Description
Among experienced zfs users and developers, it seems to be conventional wisdom that zfs native encryption is not suitable for production usage, particularly when combined with snapshotting and zfs send/recv. There is a long standing data corruption issue with many firsthand user reports:
openzfs/zfs#12014
openzfs/zfs#11688
(Also see the issues linked from those)
--
Update 2025-05-31: At least 2 bugs in non-raw send with encryption were found and fixed. They will be included in zfs 2.2.8 and zfs 2.3.3, which are not yet released at the time of this writing. See the following:
Issue: openzfs/zfs#12014
2.2.8-staging branch commit - openzfs/zfs@b144b16
2.3.3-staging branch commit - openzfs/zfs@f28c685
To what extent this will resolve all corruption issues with zfs encryption will need to be assessed over a longer period of time, but this is very promising and exciting.
--
Added 2025-04-19: A native encryption + snapshot corruption issue can be consistently reproduced using the following repro scripts and repro steps. The author of the reproducer also bisected it with the following conclusion. Unfortunately, the particular commit where the issue started happening (openzfs/zfs@30af21b) is quite large, and it doesn't bring as much immediate clarity to the cause or a fix as one might hope for. The issue is being tracked at openzfs/zfs#12014.
Additionally, if you join #zfs or #zfsonlinux on libera.chat and mention that you're having an issue with zfs native encryption, you'll be met with advice from developers that zfs native encryption is simply not reliable.

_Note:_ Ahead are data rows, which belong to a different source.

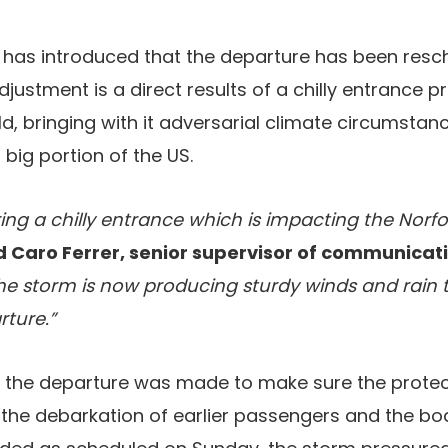
e has introduced that the departure has been resc
justment is a direct results of a chilly entrance p
d, bringing with it adversarial climate circumsta
big portion of the US.
ng a chilly entrance which is impacting the Norfo
Caro Ferrer, senior supervisor of communicati
e storm is now producing sturdy winds and rain t
rture.”
y the departure was made to make sure the prote
he debarkation of earlier passengers and the boa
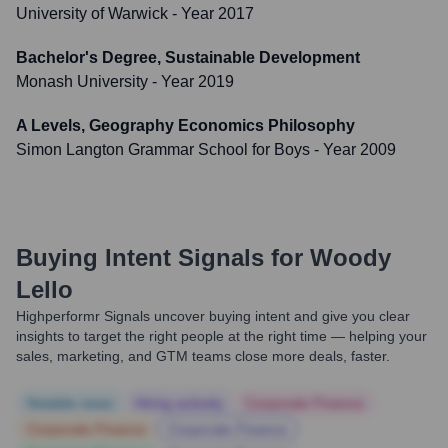
University of Warwick
- Year 2017
Bachelor's Degree, Sustainable Development
Monash University
- Year 2019
A Levels, Geography Economics Philosophy
Simon Langton Grammar School for Boys
- Year 2009
Buying Intent Signals for
Woody
Lello
Highperformr Signals uncover buying intent and give you clear
insights to target the right people at the right time — helping your
sales, marketing, and GTM teams close more deals, faster.
Notable news
Hiring actively
Corporate Finance
Corporate Finance
Corporate Finance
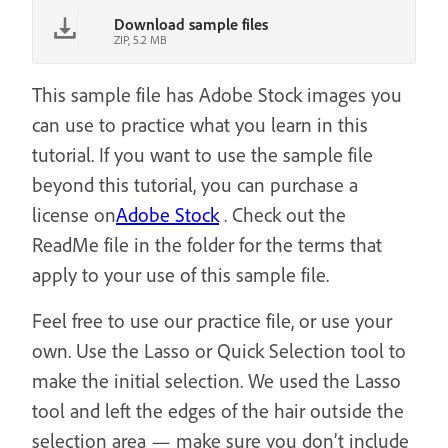
Download sample files
ZIP, 5.2 MB
This sample file has Adobe Stock images you
can use to practice what you learn in this
tutorial. If you want to use the sample file
beyond this tutorial, you can purchase a
license on
Adobe Stock
. Check out the
ReadMe file in the folder for the terms that
apply to your use of this sample file.
Feel free to use our practice file, or use your
own. Use the Lasso or Quick Selection tool to
make the initial selection. We used the Lasso
tool and left the edges of the hair outside the
selection area — make sure you don’t include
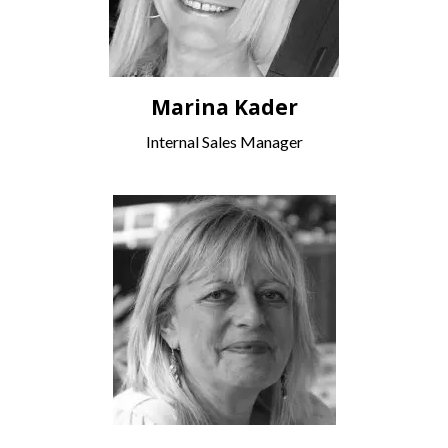
Marina Kader
Internal Sales Manager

Should warnings be added to the sections of the documentation and/or the zfs command itself that mention native encryption that this combination of features (native encryption + send/recv) is known to be unsuitable for production usage? As-is, there don't appear to be any warnings, and it just seems inappropriate to guide new zfs users down a path toward potential data corruption, or even -- at best -- unscheduled reboots and scrubs. I have attempted writing a warning message below. This can of course be adjusted and is just here to get the ball rolling:
Begin message
ZFS has a known issue where using "zfs send" from an encrypted dataset may result in checksum errors being reported on snapshots within that dataset.
Please note:
- In many configurations and workloads, this problem does not occur at all, even when "zfs send" is used from an encrypted dataset. Many are using zfs encryption along with zfs send without issue.
- It is not understood precisely which hardware configuration, software configuration, and workloads cause this issue to manifest.
- In some cases, when the issue occurs, the checksum errors can be eliminated by rebooting and scrubbing the affected pool twice, but it is not known with absolute certainty if this is always successful in eliminating the checksum errors.
- In some cases, the issue can be avoided entirely by using a "raw" zfs send instead of an unencrypted zfs send, but it is not known with absolute certainty if this is always successful in avoiding the issue.
If you are considering using zfs encryption along with snapshot send/receive in use cases where unscheduled reboots and/or unscheduled scrubs are not acceptable, you may wish to thoroughly test your software and hardware configuration with your workload before putting it into production. If this is not practical, it may be best to explore other options for data encryption until this known issue is rectified. For more information, see the following github link:
#494
End Message
Update (Feb 2024):
I received some feedback that this was not well-substantiated enough. So for some additional context, here is a reddit comment from a zfs developer / contributor:
I have a strange little testbed next to me that reproduces one of the issues over 50% of the time you test it. Depending on which problem, sometimes this is "just" a kernel panic, sometimes it mangles your key settings so you need something custom and magic to let you reach in and fix it, sometimes it writes records that should not have been allowed in an encrypted dataset and then errors out trying to read them again. (To pick three examples.) (The illumos folks reported permanent data loss from what looks like a similar bug to one on OpenZFS, but that's not exactly the same code, so YMMV how worried that makes you.)
In addition, there is the constant stream of user reports in the issues referenced above.
I think there's already an understanding that this issue may be very difficult to fix, but in the meantime I'm just suggesting that it would be good if layman users such as myself had some documentation and zfs command level warning against using these features in production until this is resolved.